Paul Krugman is always wanting to have the government spend money to “stimulate the economy” and always claiming that it works, but every once in a while he slips up and shoots himself in the foot by admitting that it doesn’t work. That’s the problem with people who are paid to talk, they almost always talk too much and drop verbal clankers.
In a blog post today, Krugman is talking about the conflict between the public’s desire to balance the budget and its desire to have the government spend money to create jobs; a conflict caused by having Republicans and Obama screaming at them in one ear and Paul Krugman screaming at them in the other ear, although Krugman doesn’t say that. He seems to think that those two incompatible desires arise in the bosom of the public through, I don’t know, osmosis or something.

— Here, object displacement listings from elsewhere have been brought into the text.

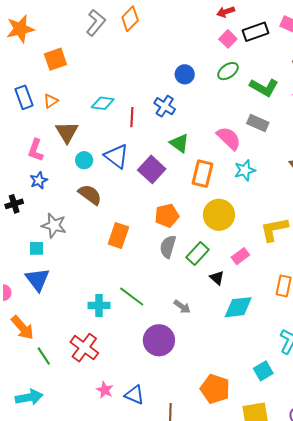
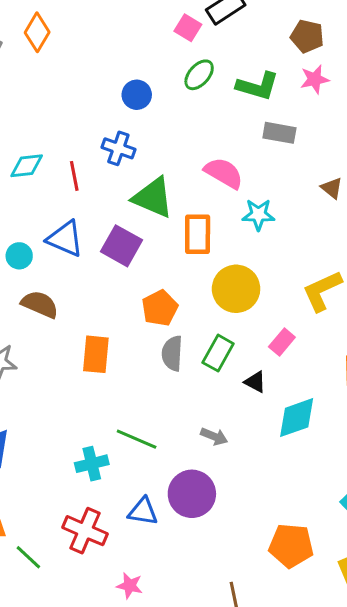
gray rectangle: (258, 123) -> (279, 133), moved
green triangle: (179, 143) -> (153, 198), size x1.4
cyan star: (245, 170) -> (258, 215), turned 30
blue triangle: (134, 395) -> (143, 511), moved

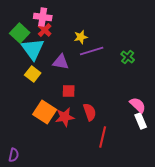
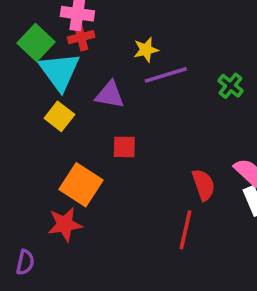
red cross: (45, 30) -> (81, 37), turned 32
red semicircle: (90, 112) -> (204, 185), moved
red star: (65, 117) -> (65, 224), moved

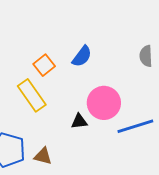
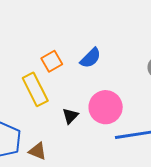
black triangle: (79, 121) -> (70, 116), moved, turned -48

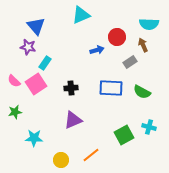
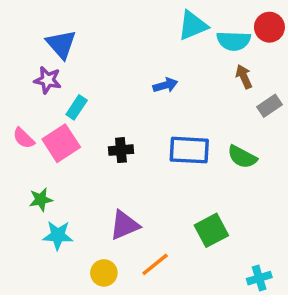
cyan triangle: (81, 15) -> (193, 25), moved
cyan semicircle: (149, 24) -> (234, 41), moved
red circle: (117, 37) -> (269, 27), moved
gray rectangle: (130, 62) -> (269, 106), moved
green star: (15, 112) -> (41, 200), moved
purple triangle: (73, 120) -> (124, 225), moved
cyan cross: (149, 127) -> (259, 278), moved, turned -32

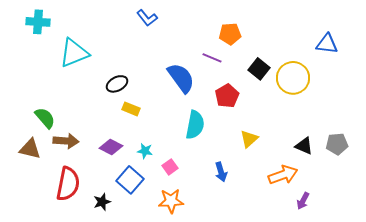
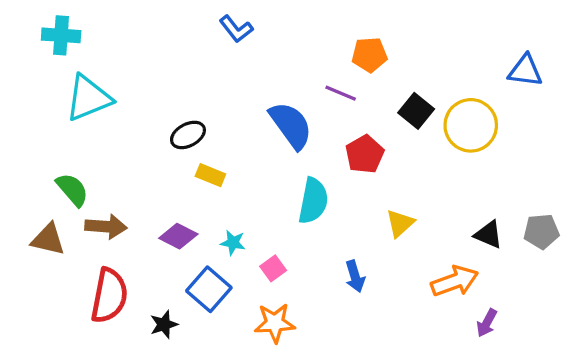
cyan triangle: (74, 53) -> (88, 98), moved

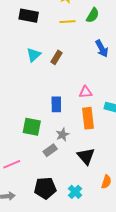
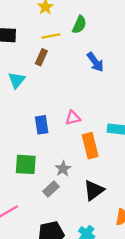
brown rectangle: (57, 57) -> (41, 57), moved
pink triangle: (86, 92) -> (73, 118), moved
blue rectangle: (56, 104) -> (42, 125), moved
black triangle: (86, 156) -> (94, 190), turned 42

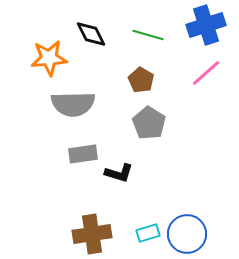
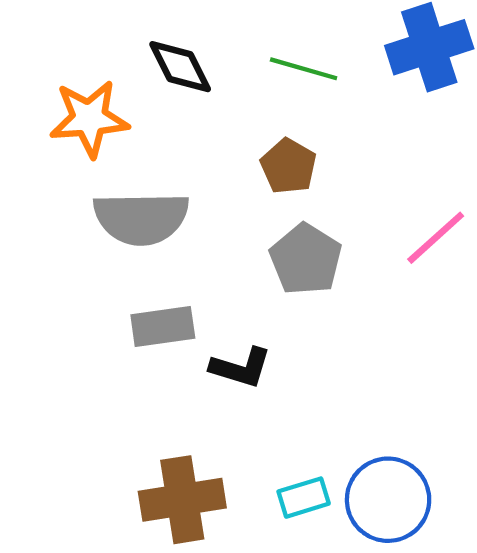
pink line: (206, 73) -> (436, 238), moved

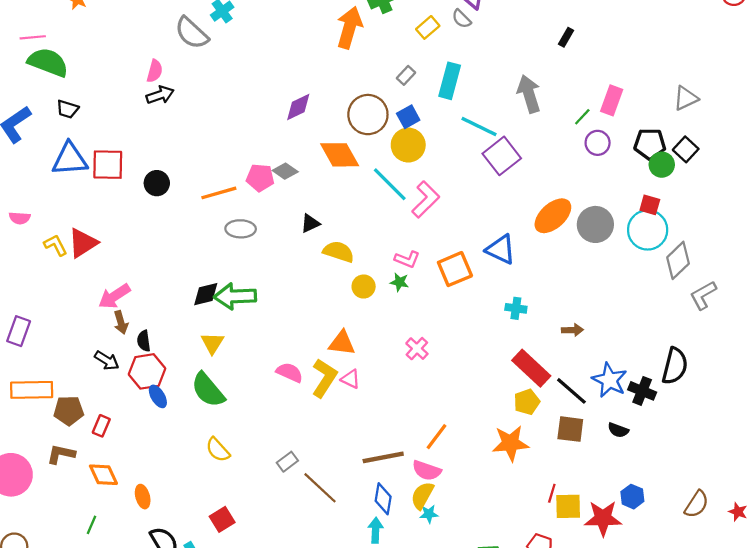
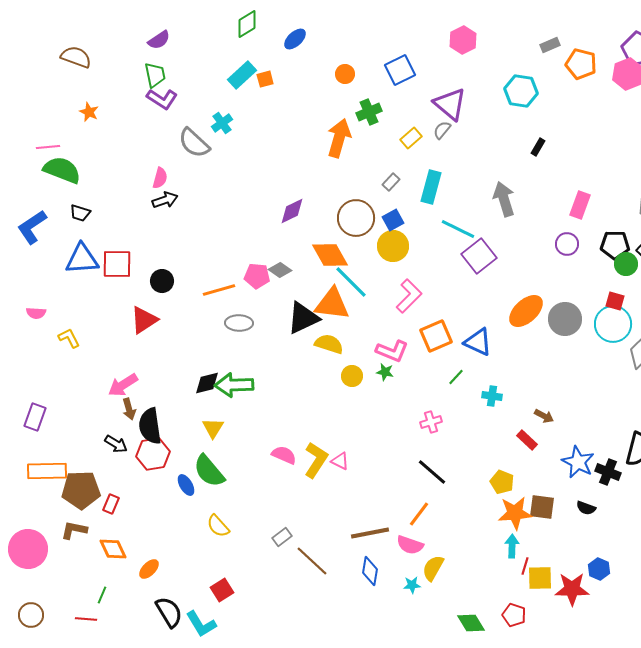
gray semicircle: (462, 19) -> (442, 130), turned 84
green line: (582, 117) -> (456, 377), moved
cyan line: (390, 184) -> (351, 282), moved
black triangle: (310, 223) -> (303, 318), size x1.8
red triangle: (83, 243) -> (144, 320), moved
pink L-shape: (407, 259) -> (392, 351), size x1.4
orange square: (455, 269) -> (436, 336), moved
brown arrow: (573, 330) -> (544, 416), turned 30
black semicircle: (144, 341) -> (150, 426), size x1.8
orange triangle: (342, 343) -> (332, 304), moved, size x1.4
pink cross: (417, 349) -> (431, 422), moved, turned 30
red rectangle: (531, 368) -> (527, 440), moved, size x0.6
black line: (571, 391) -> (432, 472), moved
blue ellipse: (158, 396) -> (186, 485), moved
yellow pentagon: (527, 402) -> (502, 482), turned -30
brown pentagon: (69, 411) -> (81, 490), size x1.4
orange star: (510, 443) -> (515, 513), moved
yellow semicircle: (422, 495) -> (433, 568), moved
orange ellipse: (143, 497) -> (149, 569), turned 60
cyan arrow: (376, 530) -> (512, 546), moved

So he talks about how in the 1930’s the public was freaked out about New Deal spending and cites polls illustrating that people in that era wanted FDR to knock it off and balance the federal budget, which he did. The result was not World War Two, as most people seem to think, but another recession which preceded that war.

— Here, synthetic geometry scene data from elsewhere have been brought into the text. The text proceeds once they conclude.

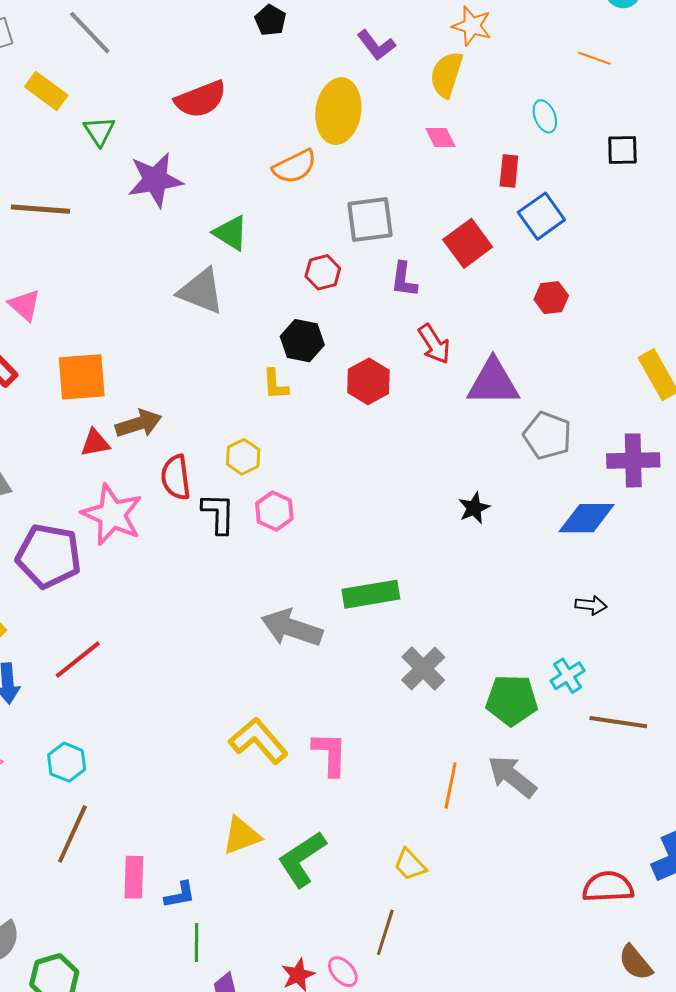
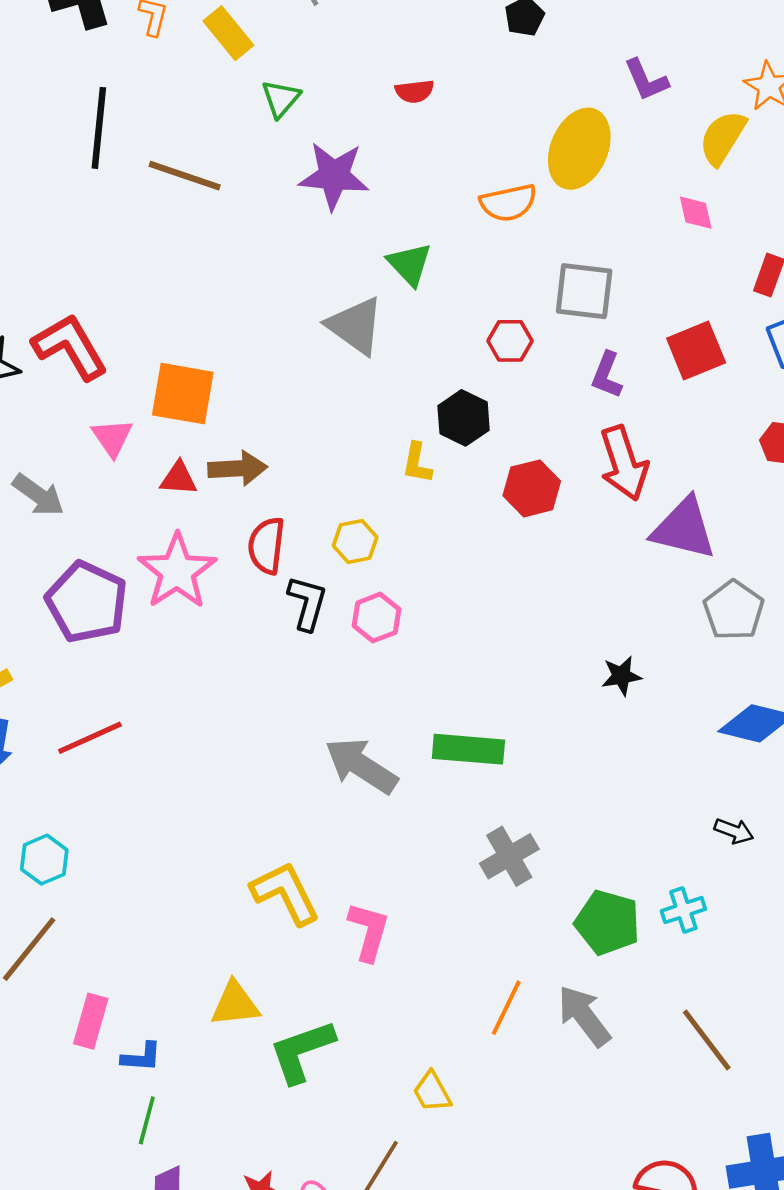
red semicircle: (201, 99) -> (415, 91), size x0.6
pink triangle: (25, 305) -> (112, 438), moved
red arrow: (434, 344) -> (624, 463), size x1.4
brown line: (618, 722) -> (707, 1040), moved, turned 30

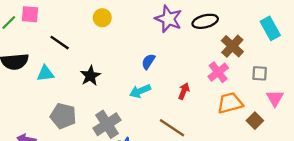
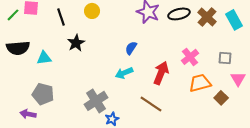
black line: (60, 43) -> (61, 17), moved, turned 36
brown cross: (232, 46) -> (207, 17), moved
black star: (90, 76) -> (76, 43), moved
red arrow: (184, 91) -> (161, 73), size x1.6
gray pentagon: (63, 116) -> (43, 94), moved

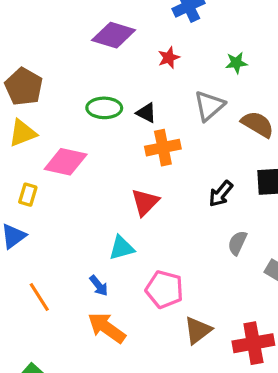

“The key point,” Krugman says, “is that when FDR tried to give voters what they thought they wanted, he plunged the economy back into recession.”

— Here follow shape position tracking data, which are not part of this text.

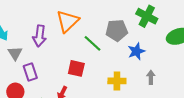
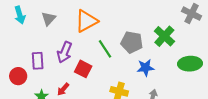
purple arrow: (40, 36) -> (65, 52), moved
gray triangle: (15, 53) -> (49, 19), moved

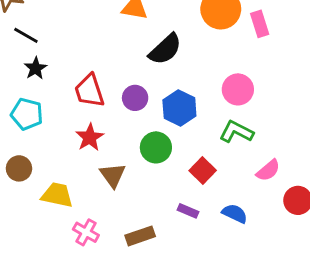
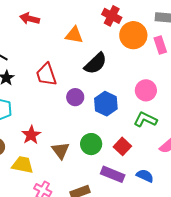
red trapezoid: (89, 91) -> (46, 74), moved
red star: (90, 137) -> (31, 135), moved
green circle: (156, 147) -> (91, 144), moved
purple rectangle: (188, 211) -> (113, 174), size x1.6

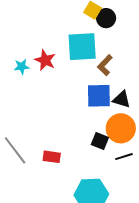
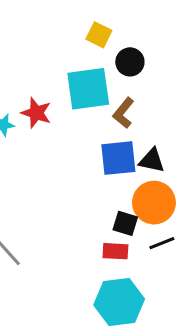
black circle: (106, 18) -> (130, 62), moved
red rectangle: (52, 157) -> (115, 251), moved

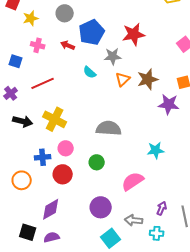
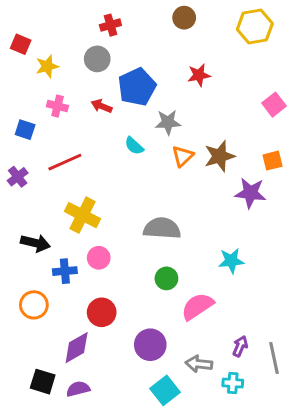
red star: (134, 34) -> (199, 75), moved, size x0.7
black arrow: (23, 121) -> (35, 243), moved
green circle: (97, 162) -> (166, 278), moved
red circle: (63, 174) -> (102, 312), moved

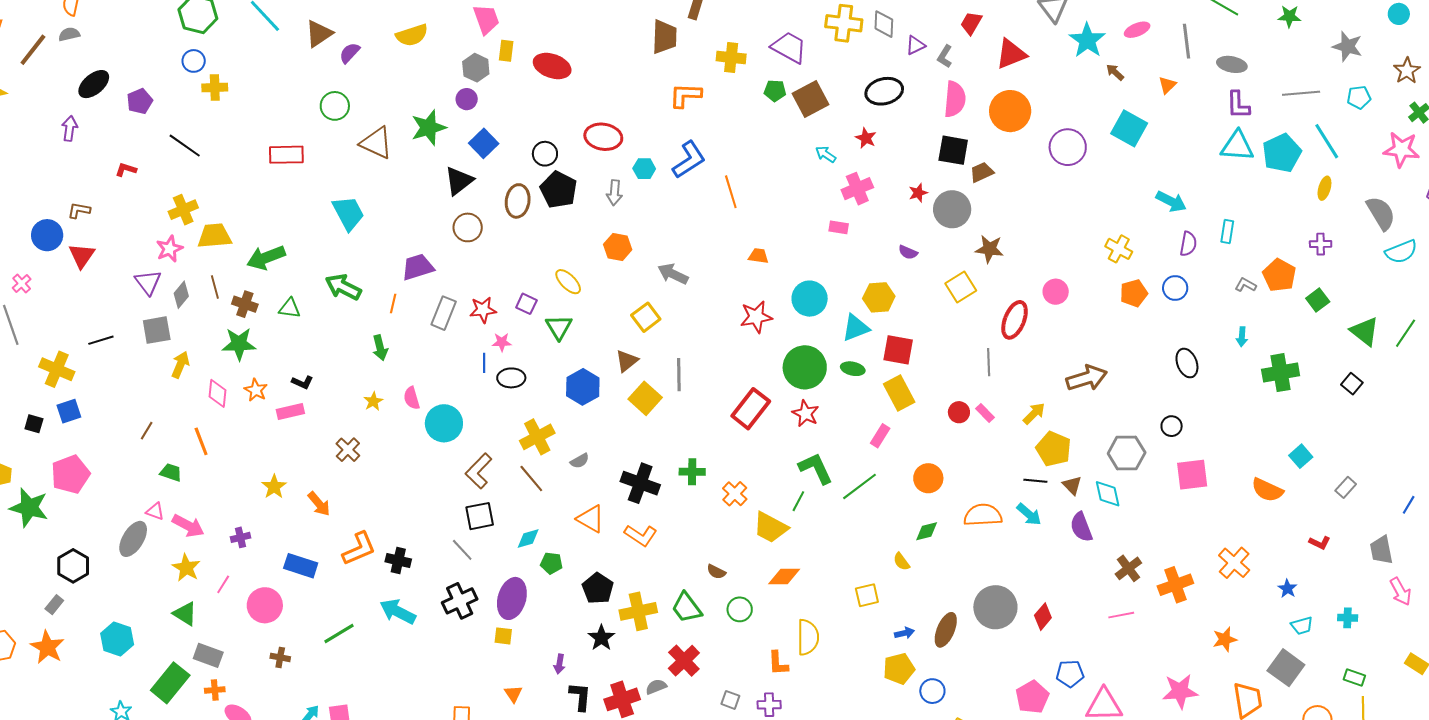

So even Paul Krugman sometimes admits that the government spending to “stimulate the economy” doesn’t have any lasting effect, and that as soon as the government stops spending money like a drunken sailor the economy promptly falls on its ass again. The claim that government spending will only be needed until the economy somehow recovers to the point that the government spending is no longer needed is debunked by Paul Krugman’s own words. Cool.